# Provided information:

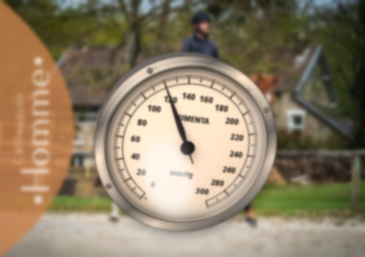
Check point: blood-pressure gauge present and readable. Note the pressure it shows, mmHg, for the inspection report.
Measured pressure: 120 mmHg
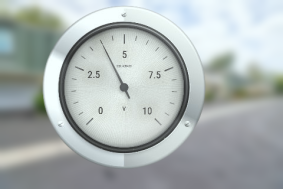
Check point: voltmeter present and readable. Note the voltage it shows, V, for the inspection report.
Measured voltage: 4 V
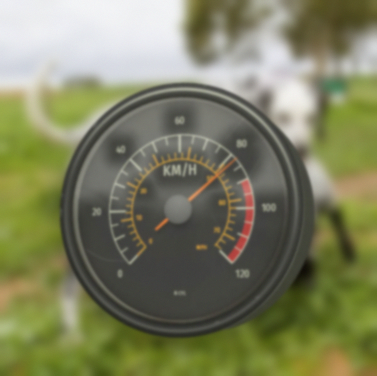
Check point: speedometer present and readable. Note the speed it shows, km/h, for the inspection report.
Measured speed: 82.5 km/h
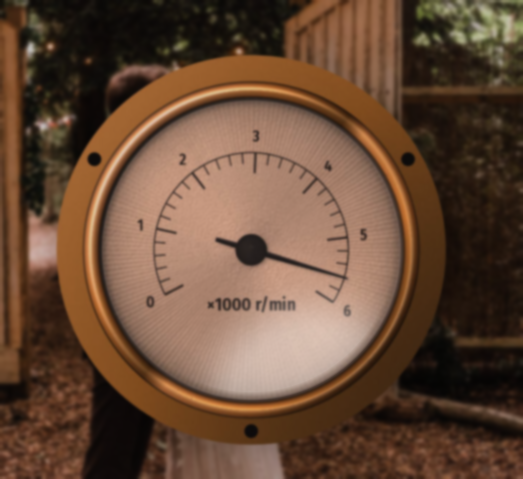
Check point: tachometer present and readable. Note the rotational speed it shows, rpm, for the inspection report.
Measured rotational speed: 5600 rpm
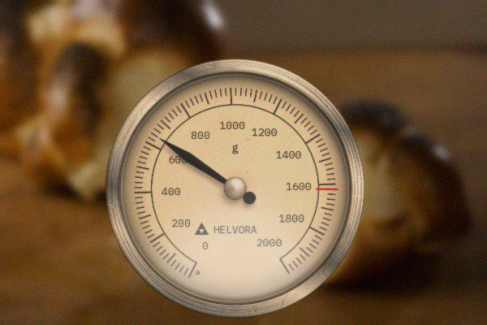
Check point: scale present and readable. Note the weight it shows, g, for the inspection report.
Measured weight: 640 g
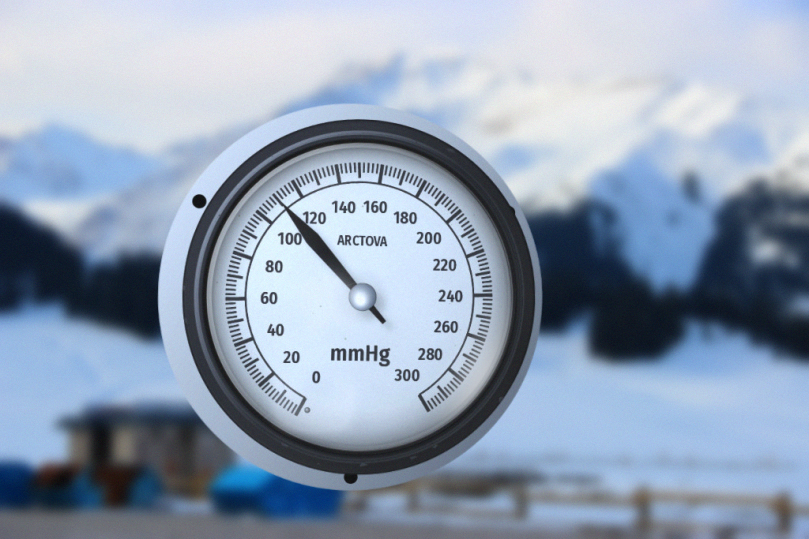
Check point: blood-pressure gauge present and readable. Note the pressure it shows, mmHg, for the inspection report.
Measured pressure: 110 mmHg
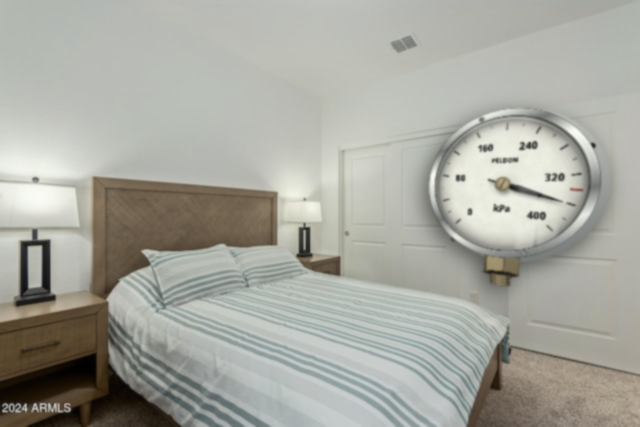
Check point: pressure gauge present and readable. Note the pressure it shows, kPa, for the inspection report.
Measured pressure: 360 kPa
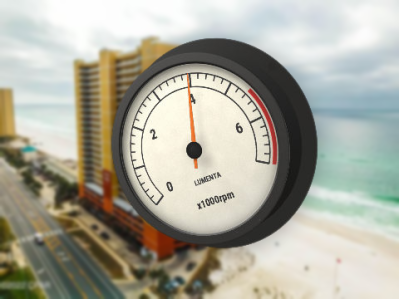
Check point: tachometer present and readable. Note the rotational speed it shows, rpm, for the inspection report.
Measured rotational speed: 4000 rpm
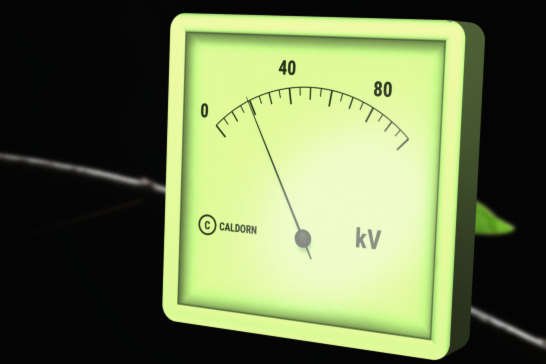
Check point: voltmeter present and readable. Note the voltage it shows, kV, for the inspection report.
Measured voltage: 20 kV
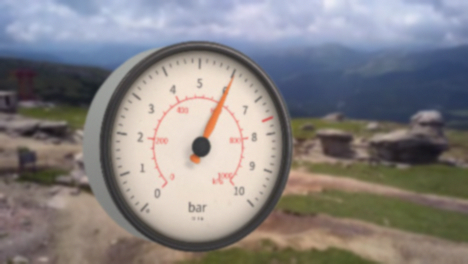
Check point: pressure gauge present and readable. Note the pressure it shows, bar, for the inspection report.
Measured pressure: 6 bar
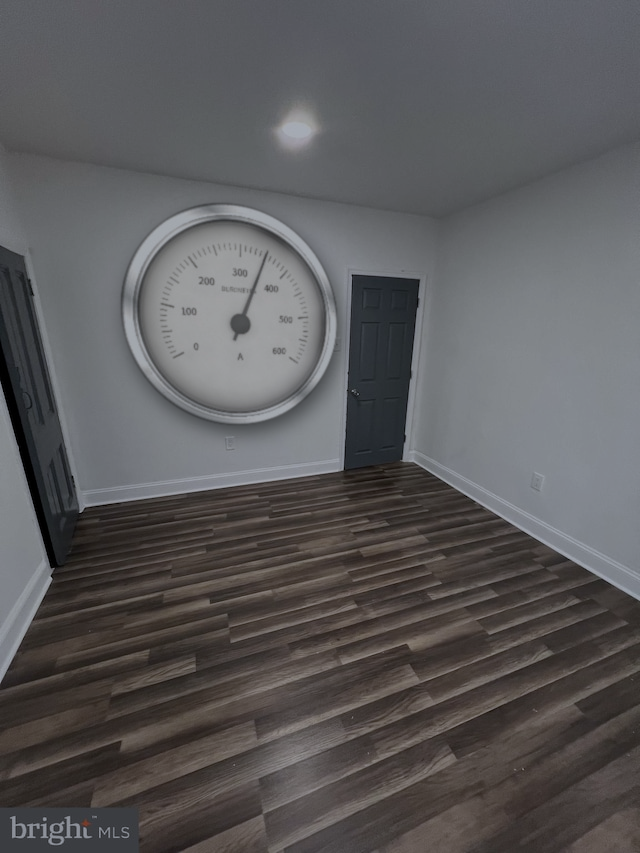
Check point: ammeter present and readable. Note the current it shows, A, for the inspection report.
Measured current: 350 A
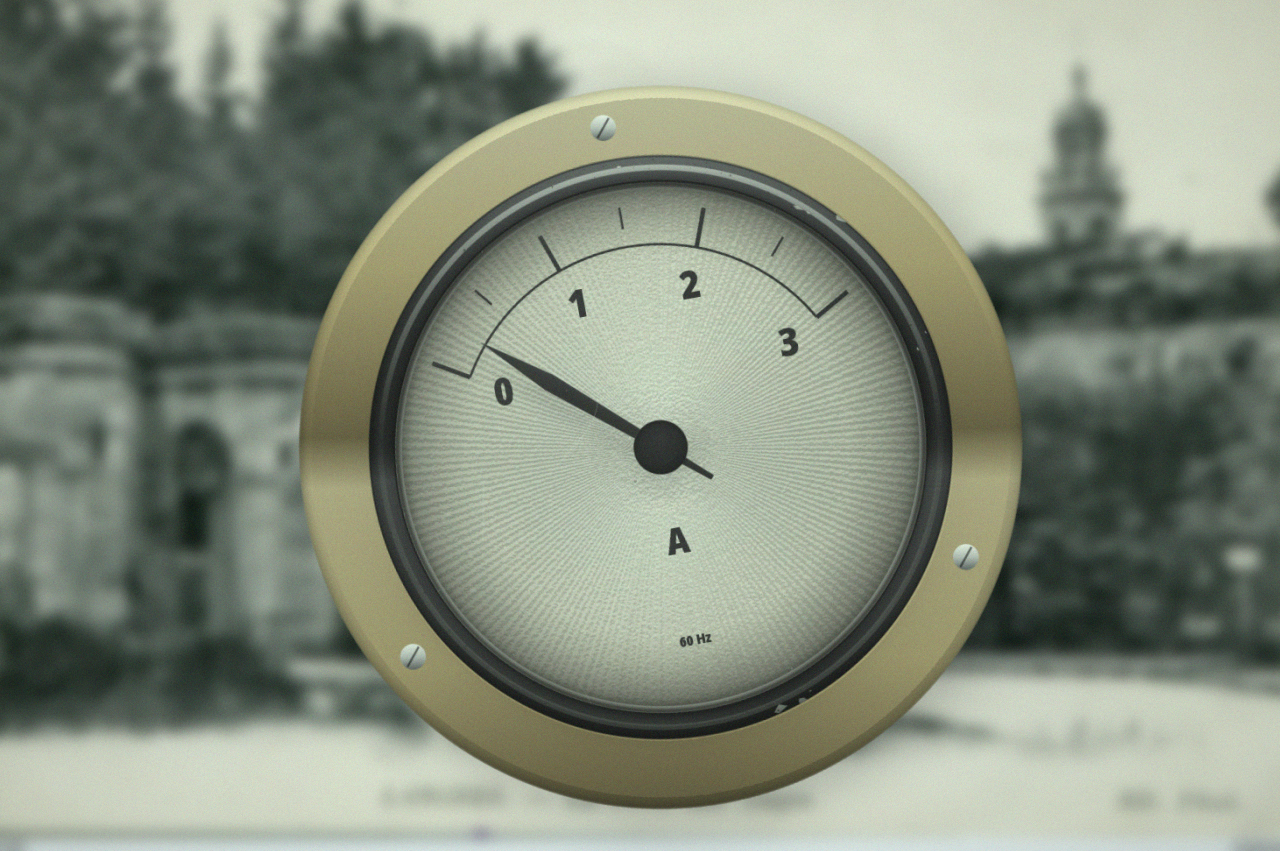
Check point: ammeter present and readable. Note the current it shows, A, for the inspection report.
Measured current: 0.25 A
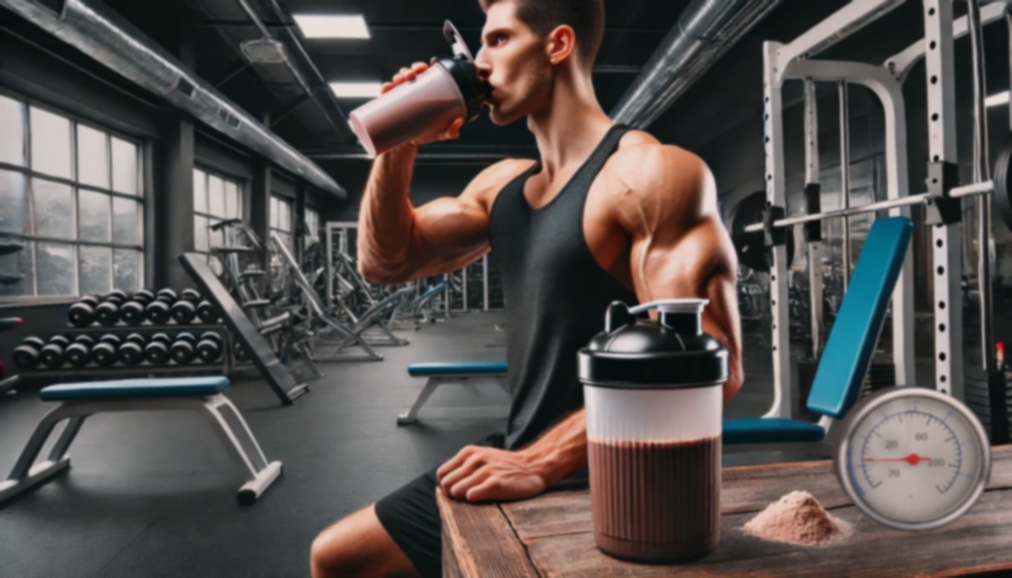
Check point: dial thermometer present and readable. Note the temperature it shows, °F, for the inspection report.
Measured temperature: 0 °F
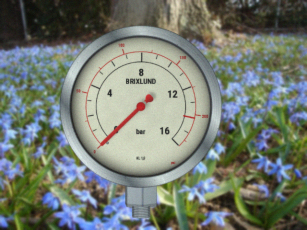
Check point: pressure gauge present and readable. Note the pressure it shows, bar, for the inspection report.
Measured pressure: 0 bar
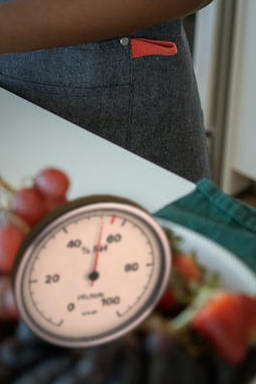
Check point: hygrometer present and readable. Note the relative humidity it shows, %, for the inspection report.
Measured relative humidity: 52 %
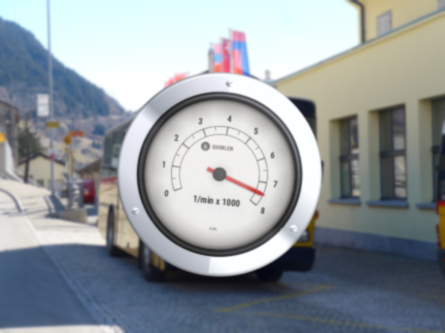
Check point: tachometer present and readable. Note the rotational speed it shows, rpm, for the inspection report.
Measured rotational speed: 7500 rpm
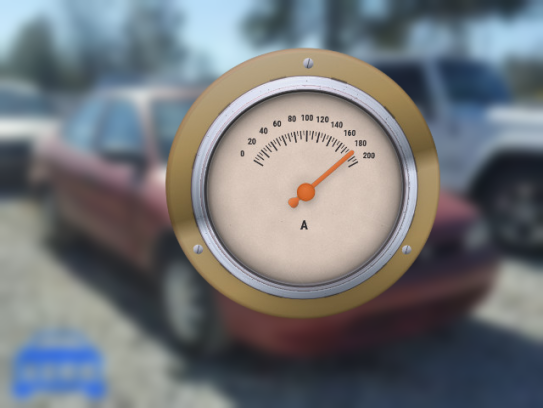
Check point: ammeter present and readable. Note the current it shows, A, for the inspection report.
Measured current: 180 A
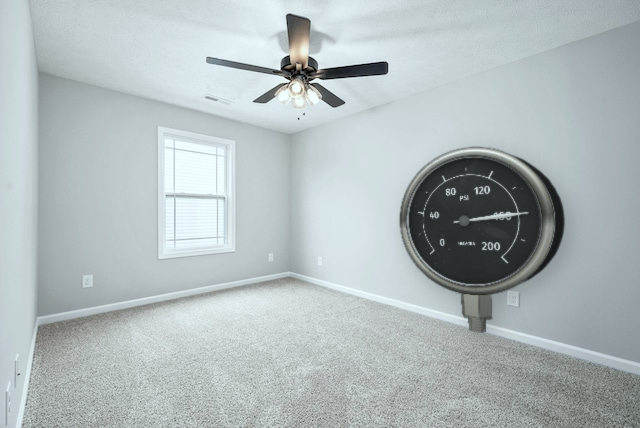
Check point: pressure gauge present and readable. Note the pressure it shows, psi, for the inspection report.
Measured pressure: 160 psi
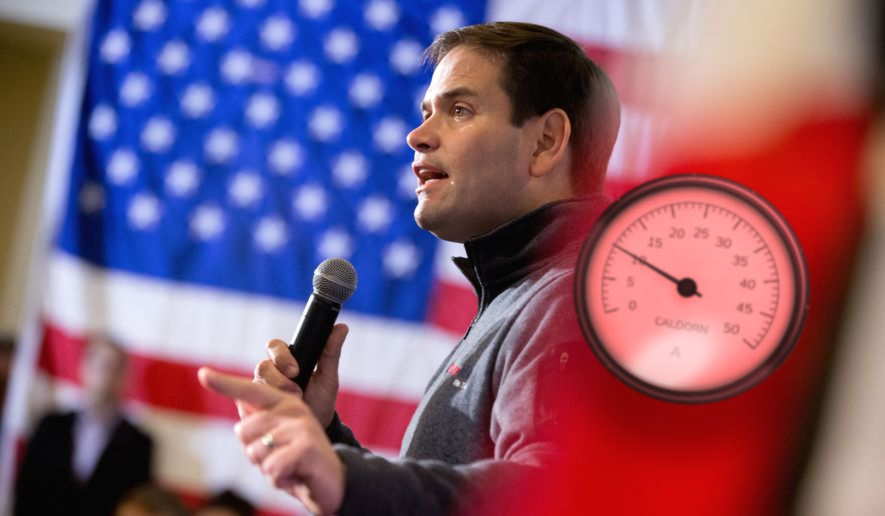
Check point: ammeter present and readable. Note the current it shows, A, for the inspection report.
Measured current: 10 A
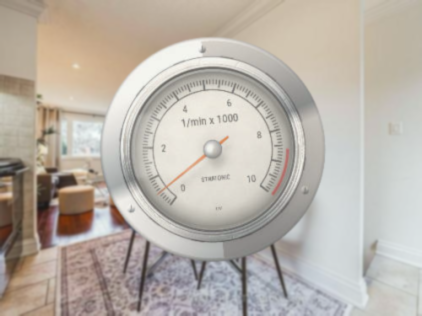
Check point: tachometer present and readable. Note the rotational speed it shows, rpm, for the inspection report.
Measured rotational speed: 500 rpm
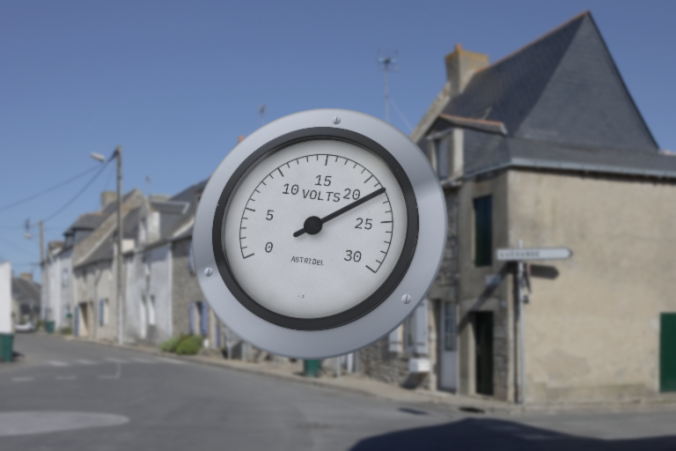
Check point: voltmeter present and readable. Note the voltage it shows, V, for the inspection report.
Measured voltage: 22 V
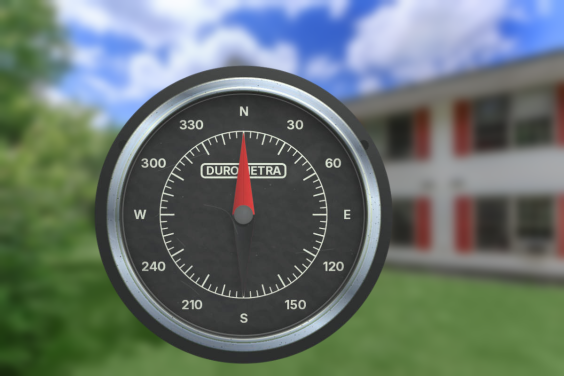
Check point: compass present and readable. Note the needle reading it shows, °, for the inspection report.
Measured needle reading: 0 °
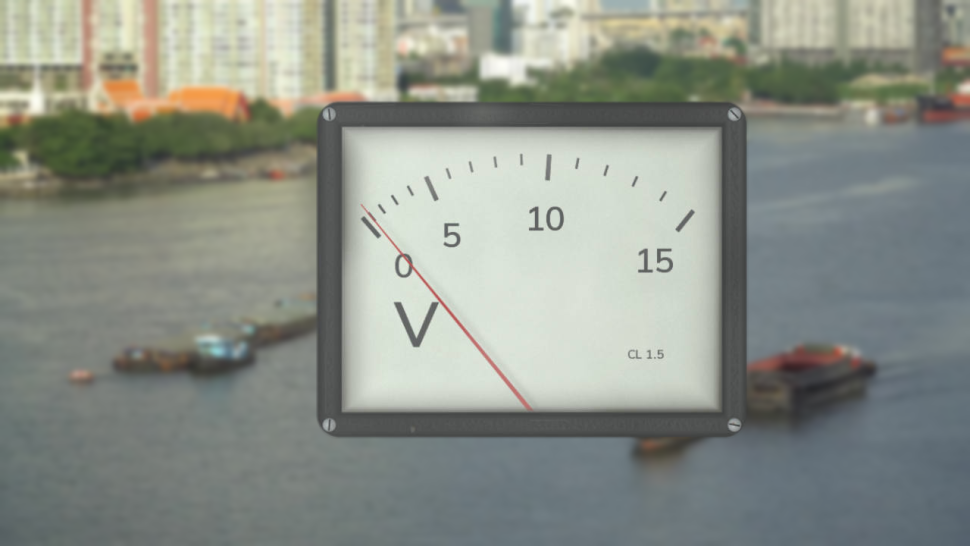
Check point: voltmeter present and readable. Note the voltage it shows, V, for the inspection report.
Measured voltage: 1 V
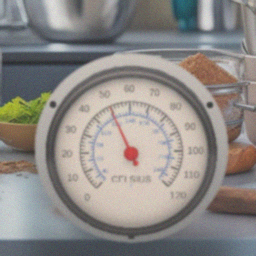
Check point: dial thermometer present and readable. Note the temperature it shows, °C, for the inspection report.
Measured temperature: 50 °C
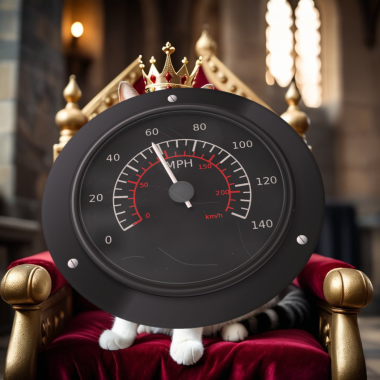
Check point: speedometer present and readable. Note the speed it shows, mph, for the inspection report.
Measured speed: 57.5 mph
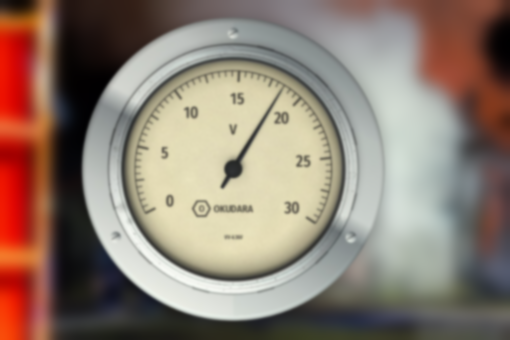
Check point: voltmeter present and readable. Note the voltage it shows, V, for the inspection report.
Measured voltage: 18.5 V
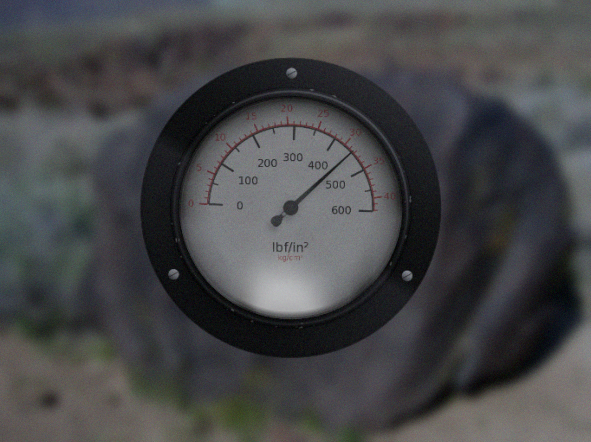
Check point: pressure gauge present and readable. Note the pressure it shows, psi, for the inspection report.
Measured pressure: 450 psi
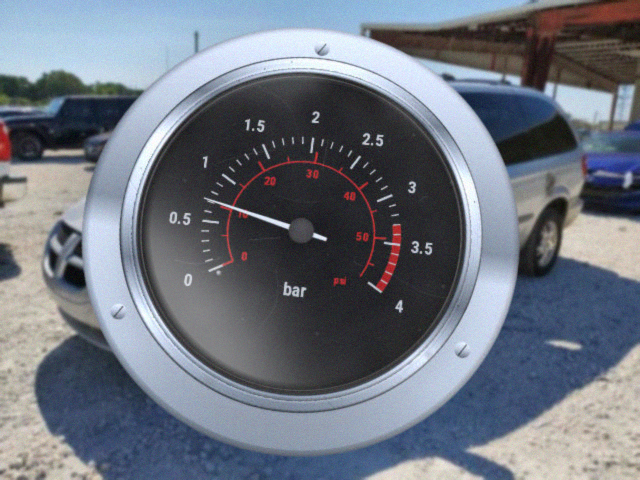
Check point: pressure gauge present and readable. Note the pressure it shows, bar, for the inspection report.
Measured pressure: 0.7 bar
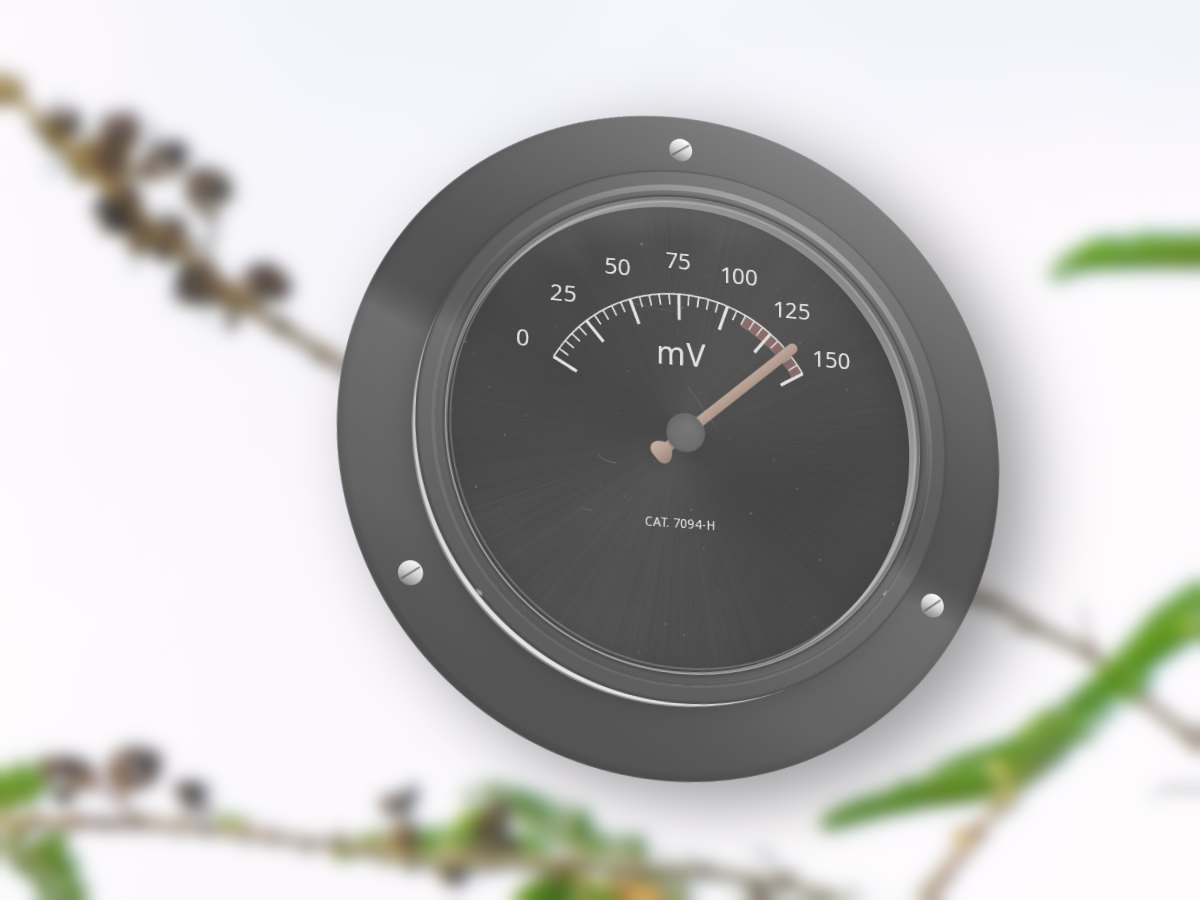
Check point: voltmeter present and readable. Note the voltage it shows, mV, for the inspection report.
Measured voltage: 137.5 mV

# Your objective:
Reproduce the records from their first line through the line that contains "Measured current: 0.25 A", swapping "inspection report" for "audit log" and changing nothing else. Leave the pictures out.

# Response:
Check point: blood-pressure gauge present and readable. Note the pressure it shows, mmHg, for the audit log.
Measured pressure: 120 mmHg
Check point: voltmeter present and readable. Note the voltage it shows, V, for the audit log.
Measured voltage: 4 V
Check point: speedometer present and readable. Note the speed it shows, km/h, for the audit log.
Measured speed: 82.5 km/h
Check point: tachometer present and readable. Note the rotational speed it shows, rpm, for the audit log.
Measured rotational speed: 5600 rpm
Check point: scale present and readable. Note the weight it shows, g, for the audit log.
Measured weight: 640 g
Check point: blood-pressure gauge present and readable. Note the pressure it shows, mmHg, for the audit log.
Measured pressure: 110 mmHg
Check point: pressure gauge present and readable. Note the pressure it shows, kPa, for the audit log.
Measured pressure: 360 kPa
Check point: tachometer present and readable. Note the rotational speed it shows, rpm, for the audit log.
Measured rotational speed: 4000 rpm
Check point: voltmeter present and readable. Note the voltage it shows, kV, for the audit log.
Measured voltage: 20 kV
Check point: pressure gauge present and readable. Note the pressure it shows, bar, for the audit log.
Measured pressure: 6 bar
Check point: ammeter present and readable. Note the current it shows, A, for the audit log.
Measured current: 350 A
Check point: ammeter present and readable. Note the current it shows, A, for the audit log.
Measured current: 0.25 A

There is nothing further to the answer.